Community Radio Fund: the Proposal to the Broadcasting and Telecommunication Research and Development Fund of Thailand (2012)

Background and Justification
 Community radio is a community media which several countries pay an attention and recognize as the “third pillar”, complementary to both public and commercial broadcasting. In order to ensure media pluralism, several countries allocate fund supporting community radio because of it just exists and insecure in several dimensions (Kenneth Murphy, 2011; Steve Buckley, In addition, community radio differs from public and commercial broadcasting; it is run by volunteer and has no income from advertisement.
However, the objectives of “community radio fund” should be clearly linked to the objectives of community broadcasting and community broadcasting policy. The allocation of fund has to be efficient, transparency, fair and proportional in order to allow community broadcasting can develop itself to sustainability (Kenneth Murphy and etc., 2011: 83-86).
Thai state promulgates the Frequency Allocation Organization, and Regulation of Broadcasting and Telecommunications Act of 2010. And the article 52 of this Act is stipulated the establishment of broadcasting and telecommunication research and development fund for public interest. The one of its objectives is to support community broadcasting.

Nowadays, the committee of broadcasting and telecommunication research and development fund, under National Broadcasting and Telecommunication Commission (NBTC), does not clearly set up the pattern and method for supporting community broadcasting. Therefore, this article collects the opinion of community radio operators, who are member of the National Federation of Community Radio of Thailand (NFCR), about supporting role of the fund. And these opinions will be proposed to the committee of broadcasting and telecommunication research and development fund.

International Experience of Community Radio Funding Scheme
 Each country has its unique community radio funding scheme because of the varied economic, political and sociocultural contexts as well as the particular histories of broadcasting and the community dimension.
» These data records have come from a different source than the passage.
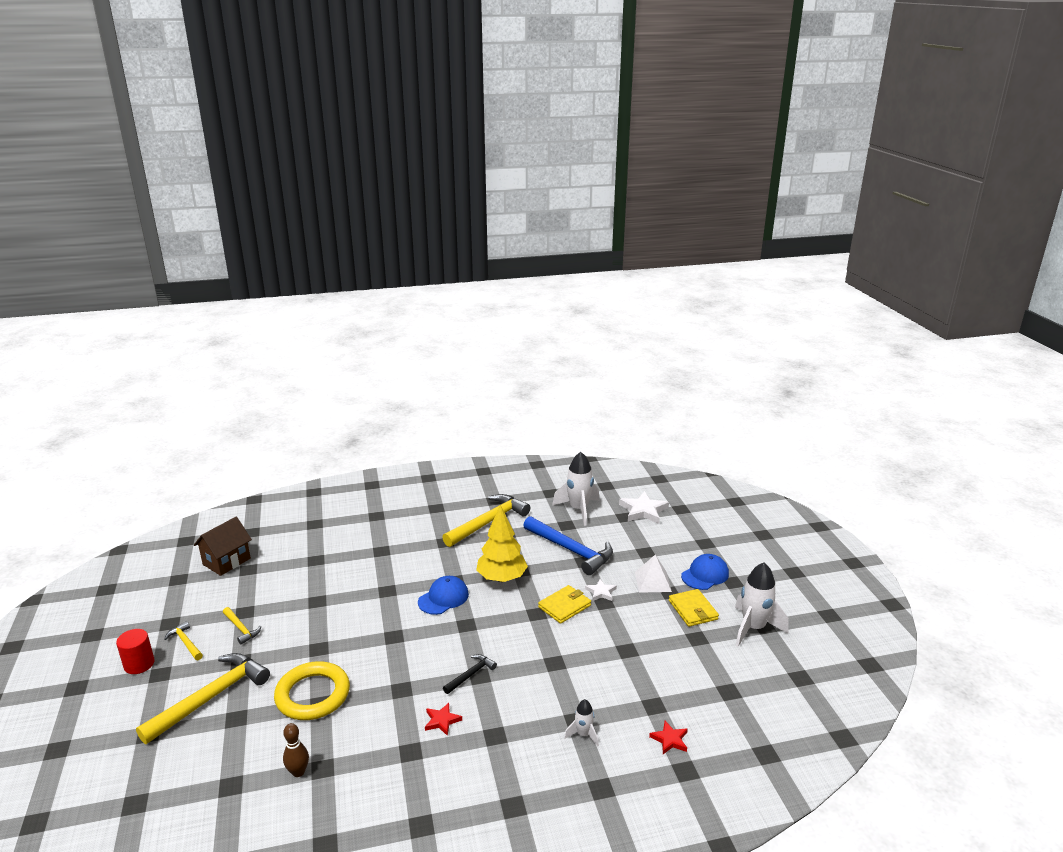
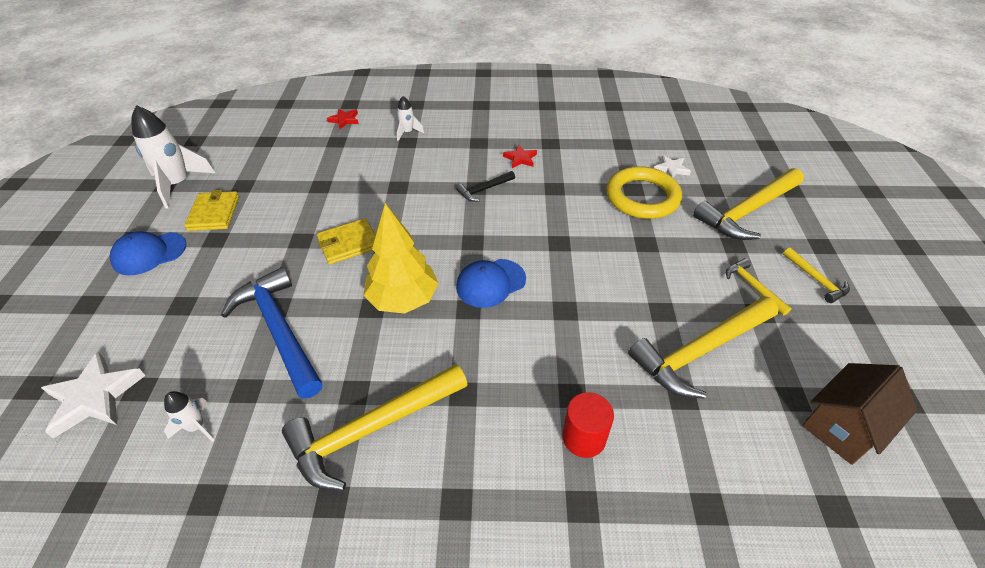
camera: 165 degrees left, 20 degrees up
(139, 664) = (856, 261): red cylinder -> red cylinder (584, 437)
(297, 582) = (700, 351): none -> yellow hammer
(298, 772) = (642, 144): brown bowling pin -> none
(578, 510) = (196, 427): white rocket -> white rocket, size x0.51
(601, 592) = (293, 254): white star -> white star (671, 169)
(653, 581) = (219, 256): white pyramid -> none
Moreover, the scheme is changed in reaction to fundamental changes and ongoing knowledge about the community radio operation (Kenneth Murphy and etc., 2011: 89).  
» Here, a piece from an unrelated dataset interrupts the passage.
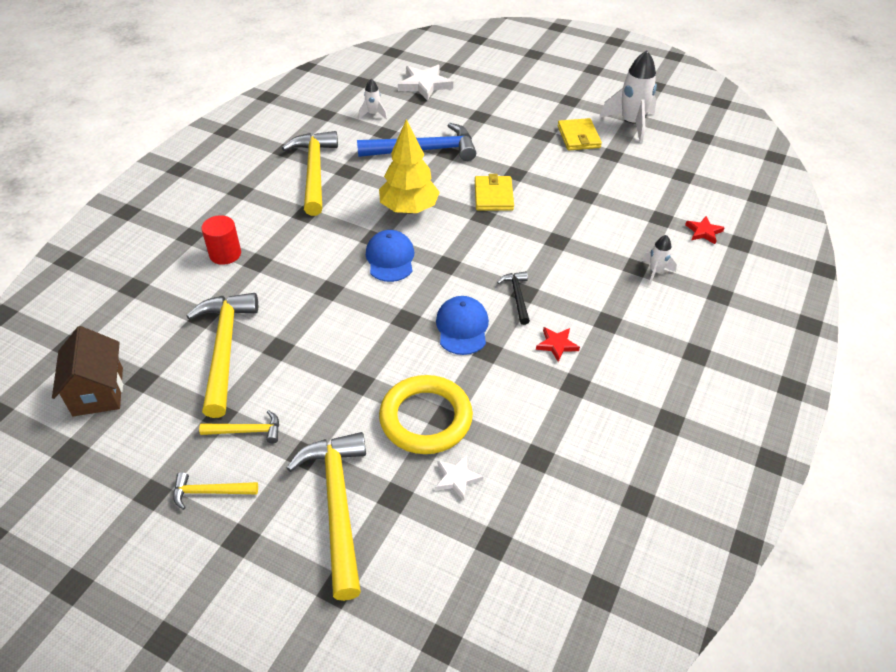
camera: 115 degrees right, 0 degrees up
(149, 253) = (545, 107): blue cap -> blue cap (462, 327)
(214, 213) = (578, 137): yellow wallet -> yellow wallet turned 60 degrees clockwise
 Anyway, the recognition of community broadcasting as the third pillar complementary to both public and commercial broadcasting for allowing every group of the society access, utilize and communicate for its own sake, the state promulgates the law certifying the existence and operation of community broadcasting.
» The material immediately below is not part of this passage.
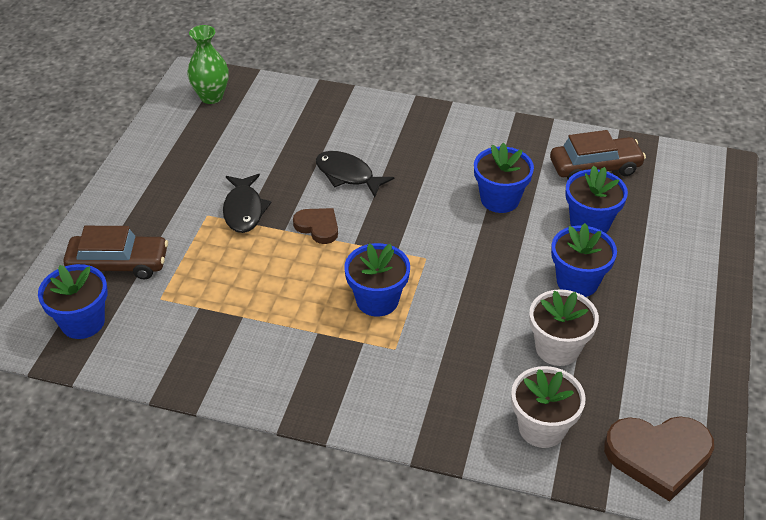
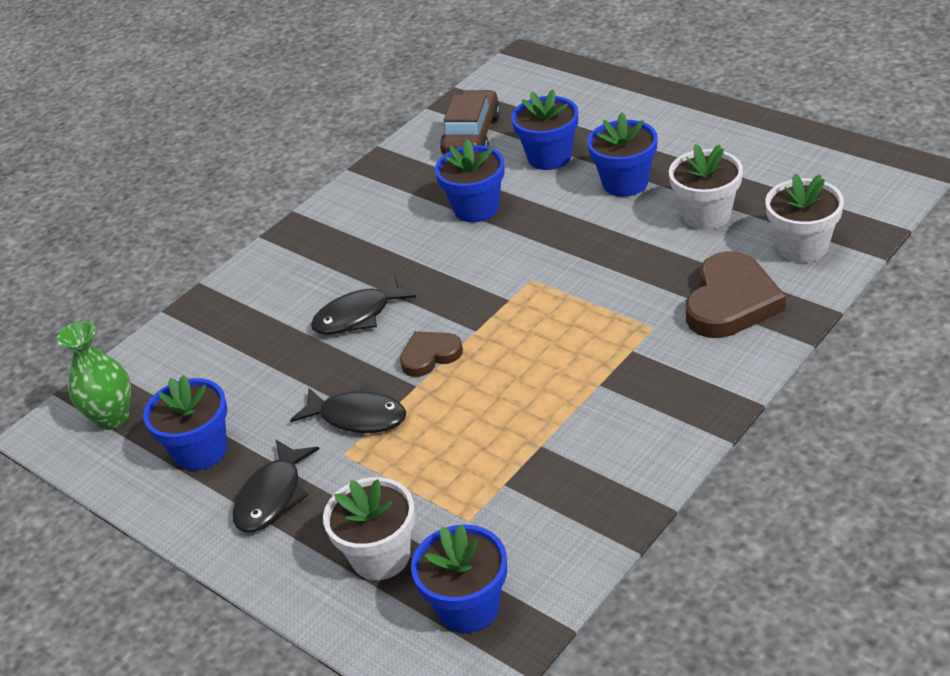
camera: 60 degrees left, 5 degrees down
(118, 264) = (380, 556): brown car -> white flower pot
(160, 194) = (272, 496): none -> black fish
(377, 300) = (575, 328): blue flower pot -> blue flower pot (201, 450)
(658, 456) = (862, 185): brown heart -> brown heart (731, 302)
The emerging of community radio precedes the certified law in every country, except Ireland. Ireland recognizes community media and promulgates the certified law, then set up feasibility study for community radio through a pilot project before formal licensing.
The number of community radio station in each country depends on topography, technical standard, spectrum allocation, public policy and community broadcasting policy. For instance, United Kingdom limits community broadcasting area and power of transmitter. Moreover, a community radio station may not be licensed where a commercial station covers a population of fewer than 150,000. This protects the financial interests of smaller commercial stations. Therefore, community radio in United Kingdom is a “small radio station”, and the number of community radio station is less than 200 stations. (Office of Communications, 2005 and 2011)
Community broadcasting licensee or community radio owner could be association, organization or group that has the eligibility and operate according to the regulation. For ownership issue, the law of Thailand defines “community broadcasting” as a broadcasting for public interest, does not seek income from advertisement … owned and operated by a community …  And NBTC experimental community broadcasting allowance regulation (2012) defines the eligibility of applicant as association, foundation, juristic person or group that would like to broadcast for public interest, operate for non-commercial profit and strengthen community solidarity. This definition causes clearer operation of community radio in Thailand.  
To protect the right of broadcasting, community radio broadcasters have to create network or representative organizations. This is for negotiating and coordinating to the regulator; such as regulation amendment, support, co-regulation, monitoring and evaluation. The representative organization could be formed as association, foundation and etc.